In the case of K. R. Chidambaram Chettiar v. Rajambal Ammal, AIR 1955 Mad 300, it has been held:

'It is the duty of a Court in a suit for partition to determine, what are the properties of the joint family in which the parties will be entitled to a share, apart from the question as to what the respective shares of the parties to the suit in the joint family properties would be. In ascertaining the assets of the joint family, it will be necessary to go into the question of title as to whether the joint family is the owner of the properties which are claimed to be the properties of the joint family by the plaintiff. . . . Such questions are usually raised and have to be decided in the suit, as it is essential that the properties of the joint family should first be ascertained before a decree for partition could be passed.'

In the case of Smt. Annapurna Debya v. Amiya Nath Banerjee, AIR 1922 Cal 307, Mr. Justice Mookerjee has enunciated the scope of a partition suit. The learned Judge has said:

'In a suit for partition, it is incumbent upon the Court, before the preliminary decree is made, to determine whether the properties included in the suit are the joint properties, as alleged, of the parties to the litigation. A question can be raised and tried in a partition suit, though its solution interests only some of the parties to the litigation. In suits for partition questions may and do frequently arise which interest only some of the parties. A suit for partition may and does often involve the investigation of disputed questions of title and an attempt to avoid them, can only lead to needless multiplicity of litigation. . . . The limitations attending proceedings in partition are constantly weakening, and the tendency to do full and complete justice to the parties in one action, is becoming irresistible. All persons who have an interest in the partition are proper parties, and matters in controversy amongst persons so interested in the partition must be decided in the suit.'

It seems to me that has been held in the aforesaid case is that in a partition suit, in order to avoid multiplicity of litigation, all questions arising in the partition suit as to whether some of the properties are joint family properties and are thus partible or are separate properties of some of the coparceners and should be excluded from partition and should be allotted to that particular member of the joint family, should be decided in the suit itself, even though the Court has ample authority to direct successive trials of the issues separately affecting different defendants.
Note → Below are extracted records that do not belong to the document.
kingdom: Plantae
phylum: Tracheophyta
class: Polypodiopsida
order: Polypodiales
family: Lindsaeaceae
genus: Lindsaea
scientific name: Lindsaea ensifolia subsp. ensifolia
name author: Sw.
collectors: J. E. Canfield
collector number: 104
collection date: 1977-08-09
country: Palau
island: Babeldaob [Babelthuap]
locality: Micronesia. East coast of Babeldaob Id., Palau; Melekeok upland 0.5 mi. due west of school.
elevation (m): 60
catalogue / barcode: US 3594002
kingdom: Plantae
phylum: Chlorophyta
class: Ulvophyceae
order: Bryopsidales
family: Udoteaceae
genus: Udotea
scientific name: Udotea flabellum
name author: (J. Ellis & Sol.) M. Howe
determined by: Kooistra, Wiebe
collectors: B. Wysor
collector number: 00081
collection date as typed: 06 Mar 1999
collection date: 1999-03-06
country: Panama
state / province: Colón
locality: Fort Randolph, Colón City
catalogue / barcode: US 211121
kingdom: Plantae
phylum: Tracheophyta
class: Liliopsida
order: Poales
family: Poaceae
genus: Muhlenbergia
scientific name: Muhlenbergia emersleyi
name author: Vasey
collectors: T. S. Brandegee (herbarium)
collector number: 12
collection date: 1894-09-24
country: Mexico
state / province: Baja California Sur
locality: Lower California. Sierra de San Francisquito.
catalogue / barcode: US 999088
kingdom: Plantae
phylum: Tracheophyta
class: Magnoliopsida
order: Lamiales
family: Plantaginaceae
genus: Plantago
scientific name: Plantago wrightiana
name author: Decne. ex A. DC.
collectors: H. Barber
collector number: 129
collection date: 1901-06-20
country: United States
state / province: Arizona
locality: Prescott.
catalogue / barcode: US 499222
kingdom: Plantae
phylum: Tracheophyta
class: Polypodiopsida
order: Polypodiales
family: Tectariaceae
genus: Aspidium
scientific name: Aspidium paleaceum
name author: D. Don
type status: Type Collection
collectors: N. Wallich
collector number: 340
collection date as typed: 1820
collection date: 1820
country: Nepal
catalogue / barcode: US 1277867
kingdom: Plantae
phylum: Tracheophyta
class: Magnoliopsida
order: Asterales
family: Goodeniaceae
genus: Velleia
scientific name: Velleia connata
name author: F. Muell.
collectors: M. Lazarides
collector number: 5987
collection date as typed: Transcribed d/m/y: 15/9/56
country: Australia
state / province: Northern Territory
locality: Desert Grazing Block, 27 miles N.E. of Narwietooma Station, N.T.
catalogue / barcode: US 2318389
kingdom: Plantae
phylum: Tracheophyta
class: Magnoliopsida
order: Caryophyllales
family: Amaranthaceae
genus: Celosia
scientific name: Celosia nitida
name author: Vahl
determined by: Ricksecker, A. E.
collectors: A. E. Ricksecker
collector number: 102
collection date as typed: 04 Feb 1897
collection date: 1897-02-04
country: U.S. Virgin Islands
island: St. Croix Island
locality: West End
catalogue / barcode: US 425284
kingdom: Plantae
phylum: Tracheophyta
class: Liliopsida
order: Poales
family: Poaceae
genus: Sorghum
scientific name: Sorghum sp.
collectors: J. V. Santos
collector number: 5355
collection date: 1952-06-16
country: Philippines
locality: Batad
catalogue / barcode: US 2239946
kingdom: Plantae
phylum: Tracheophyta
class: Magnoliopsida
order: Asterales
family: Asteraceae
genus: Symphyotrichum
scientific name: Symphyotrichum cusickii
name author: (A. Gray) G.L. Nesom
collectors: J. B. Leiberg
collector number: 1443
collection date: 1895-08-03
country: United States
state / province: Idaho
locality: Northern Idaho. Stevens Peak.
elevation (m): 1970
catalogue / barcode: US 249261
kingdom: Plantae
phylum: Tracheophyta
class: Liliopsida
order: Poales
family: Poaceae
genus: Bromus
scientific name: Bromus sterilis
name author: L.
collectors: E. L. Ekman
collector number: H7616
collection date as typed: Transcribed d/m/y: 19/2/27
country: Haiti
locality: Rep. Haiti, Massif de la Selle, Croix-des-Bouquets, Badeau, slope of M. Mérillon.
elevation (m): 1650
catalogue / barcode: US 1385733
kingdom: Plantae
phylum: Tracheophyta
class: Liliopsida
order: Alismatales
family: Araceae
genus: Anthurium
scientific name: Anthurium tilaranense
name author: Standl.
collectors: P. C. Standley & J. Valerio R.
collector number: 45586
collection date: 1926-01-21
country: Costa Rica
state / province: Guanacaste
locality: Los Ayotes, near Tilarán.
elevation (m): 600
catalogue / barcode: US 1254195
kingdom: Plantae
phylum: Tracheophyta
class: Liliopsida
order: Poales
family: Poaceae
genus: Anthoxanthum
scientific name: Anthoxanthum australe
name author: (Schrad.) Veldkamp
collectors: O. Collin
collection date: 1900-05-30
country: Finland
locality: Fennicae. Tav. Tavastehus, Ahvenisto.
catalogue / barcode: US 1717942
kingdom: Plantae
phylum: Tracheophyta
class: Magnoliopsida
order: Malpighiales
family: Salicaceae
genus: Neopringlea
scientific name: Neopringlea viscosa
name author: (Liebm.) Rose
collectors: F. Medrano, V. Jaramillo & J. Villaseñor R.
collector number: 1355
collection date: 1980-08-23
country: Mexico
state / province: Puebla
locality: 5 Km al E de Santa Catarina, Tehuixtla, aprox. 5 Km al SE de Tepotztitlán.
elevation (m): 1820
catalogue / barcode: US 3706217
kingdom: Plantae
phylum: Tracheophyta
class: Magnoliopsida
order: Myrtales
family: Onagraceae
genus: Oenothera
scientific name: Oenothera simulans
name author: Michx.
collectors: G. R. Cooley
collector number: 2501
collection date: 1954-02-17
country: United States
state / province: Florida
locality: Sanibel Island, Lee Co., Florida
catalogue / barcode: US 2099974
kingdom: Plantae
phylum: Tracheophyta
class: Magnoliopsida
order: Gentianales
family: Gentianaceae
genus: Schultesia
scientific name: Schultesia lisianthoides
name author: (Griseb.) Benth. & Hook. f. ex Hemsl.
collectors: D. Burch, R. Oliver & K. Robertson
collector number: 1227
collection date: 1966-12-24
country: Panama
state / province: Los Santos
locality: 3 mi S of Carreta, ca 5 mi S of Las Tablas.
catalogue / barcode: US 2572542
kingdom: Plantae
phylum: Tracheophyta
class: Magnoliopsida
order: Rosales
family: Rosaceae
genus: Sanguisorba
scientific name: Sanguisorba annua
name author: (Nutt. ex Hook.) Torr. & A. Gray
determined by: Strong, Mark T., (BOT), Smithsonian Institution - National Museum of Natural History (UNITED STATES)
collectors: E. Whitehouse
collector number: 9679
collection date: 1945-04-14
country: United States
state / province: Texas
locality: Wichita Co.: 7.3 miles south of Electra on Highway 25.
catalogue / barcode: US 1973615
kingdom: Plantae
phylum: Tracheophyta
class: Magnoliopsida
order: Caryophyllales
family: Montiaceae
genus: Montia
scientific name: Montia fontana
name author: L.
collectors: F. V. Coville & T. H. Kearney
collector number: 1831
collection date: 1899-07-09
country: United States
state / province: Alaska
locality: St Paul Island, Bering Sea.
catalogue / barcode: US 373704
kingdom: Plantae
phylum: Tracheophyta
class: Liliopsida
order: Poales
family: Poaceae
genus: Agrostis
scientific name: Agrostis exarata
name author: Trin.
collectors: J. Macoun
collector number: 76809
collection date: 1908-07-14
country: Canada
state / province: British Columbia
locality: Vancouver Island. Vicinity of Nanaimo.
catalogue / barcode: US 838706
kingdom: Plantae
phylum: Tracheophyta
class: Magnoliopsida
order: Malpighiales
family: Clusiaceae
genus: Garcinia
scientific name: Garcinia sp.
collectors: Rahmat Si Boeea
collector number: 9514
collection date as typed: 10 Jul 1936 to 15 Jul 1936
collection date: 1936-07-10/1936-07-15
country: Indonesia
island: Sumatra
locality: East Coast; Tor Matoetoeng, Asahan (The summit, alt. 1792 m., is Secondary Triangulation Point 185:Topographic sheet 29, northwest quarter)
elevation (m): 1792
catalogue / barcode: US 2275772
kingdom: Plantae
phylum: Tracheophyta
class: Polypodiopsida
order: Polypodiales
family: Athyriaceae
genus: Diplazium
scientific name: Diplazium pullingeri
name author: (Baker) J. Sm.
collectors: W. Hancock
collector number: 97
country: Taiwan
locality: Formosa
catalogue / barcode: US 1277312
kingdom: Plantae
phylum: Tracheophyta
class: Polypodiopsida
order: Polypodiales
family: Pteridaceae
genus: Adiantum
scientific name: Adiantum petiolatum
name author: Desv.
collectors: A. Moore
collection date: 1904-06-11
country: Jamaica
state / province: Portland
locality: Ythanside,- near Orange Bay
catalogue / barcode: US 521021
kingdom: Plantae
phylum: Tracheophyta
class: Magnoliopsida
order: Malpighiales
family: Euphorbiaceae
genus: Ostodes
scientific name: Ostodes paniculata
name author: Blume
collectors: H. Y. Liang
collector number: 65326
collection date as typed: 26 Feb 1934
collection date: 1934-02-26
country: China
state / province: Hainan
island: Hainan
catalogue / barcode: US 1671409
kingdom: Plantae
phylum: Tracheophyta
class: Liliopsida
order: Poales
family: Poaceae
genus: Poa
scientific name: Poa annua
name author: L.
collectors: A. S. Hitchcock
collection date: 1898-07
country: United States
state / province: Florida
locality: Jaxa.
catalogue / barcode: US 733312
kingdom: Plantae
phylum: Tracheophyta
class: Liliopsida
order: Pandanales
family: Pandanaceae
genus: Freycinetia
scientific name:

In this case the claim of title of the plaintiff to 'Ga' schedule is on the footing that it is the self-acquired property of her husband and involves a dispute between her and all the defendants so far as it relates to joint family character of that item of property and involves a dispute between herself and defendant No. 3 as to whether her exclusive title to it is to be declared. All disputes arising in this suit for partition as indicated above can be adjudicated upon and the plaintiff is entitled to claim partition of the 'Kha' schedule properties and declaration of her exclusive title to the 'Ga' schedule properties. The case in AIR 1949 Mad 410 relied upon by the learned counsel for the appellant has been disapproved in the Madras case quoted above (AIR 1955 Mad 300).

For the aforesaid reasons I am satisfied that the present suit does not suffer from any infirmity of multifariousness. This point accordingly fails.

11. In the result, therefore, there is no merit in this appeal which is dismissedwith costs.